Arsim, an unreliable narrator not only as a writer but specifically as the "I" character who does most of the story-telling, is a character perhaps only a fellow scribe could love (I did), though we need his more straightforward narrative and understand it all too well. But it's Milos, whose tongue is an incinerating flame and who "speaks" in italics, whose descent into madness holds the reader spellbound.
Early in the novel, before his speech becomes only, terrifyingly oracular, he tells a story that gets burned onto the reader's memory. He attends a fallen soldier, a tale he tells in language redolent of Walt Whitman:
"I have held a friend's heart in the palm of my hand, I have thrust my hand into a chest ripped apart by bullets." Lying on the ground next to the man with the gunshot wounds, he kisses the dying man's lips.

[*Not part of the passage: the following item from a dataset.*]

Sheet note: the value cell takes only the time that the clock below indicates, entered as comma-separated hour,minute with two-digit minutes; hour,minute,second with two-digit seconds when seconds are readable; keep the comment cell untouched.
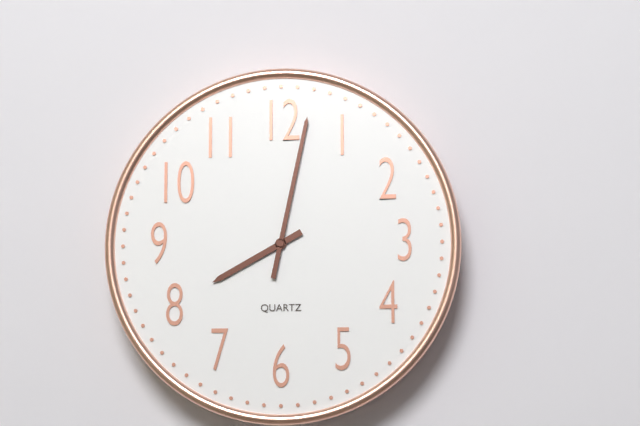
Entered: 8,02
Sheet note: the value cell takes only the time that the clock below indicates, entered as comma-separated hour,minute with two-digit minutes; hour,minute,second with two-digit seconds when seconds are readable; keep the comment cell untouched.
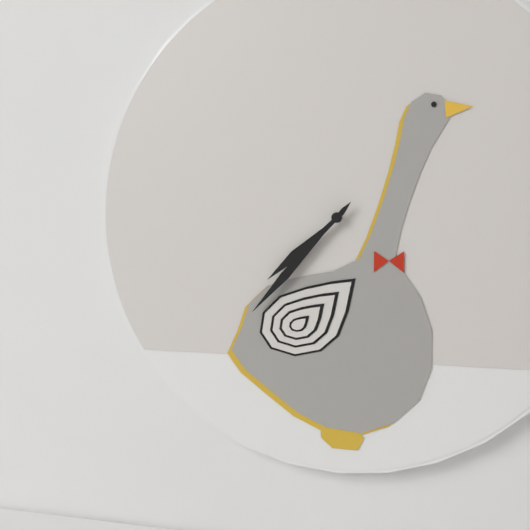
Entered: 7,37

Later, perhaps much later, the revived soldier locates Milos and writes him a letter about the temporarily life-giving qualities of that kiss, before his lasting death from a self-inflicted gunshot wound. The man's father, finding the men's forbidden letters, writes to Milos, promising, "I will end what my son did not: an eye for an eye, I am coming for you faggot."
Such is the pitch at which Statovci writes whatever the voice he is deploying at the moment. At a time when his success is almost unimaginable, he writes as only he can for readers who self-identify by turning page after burning page.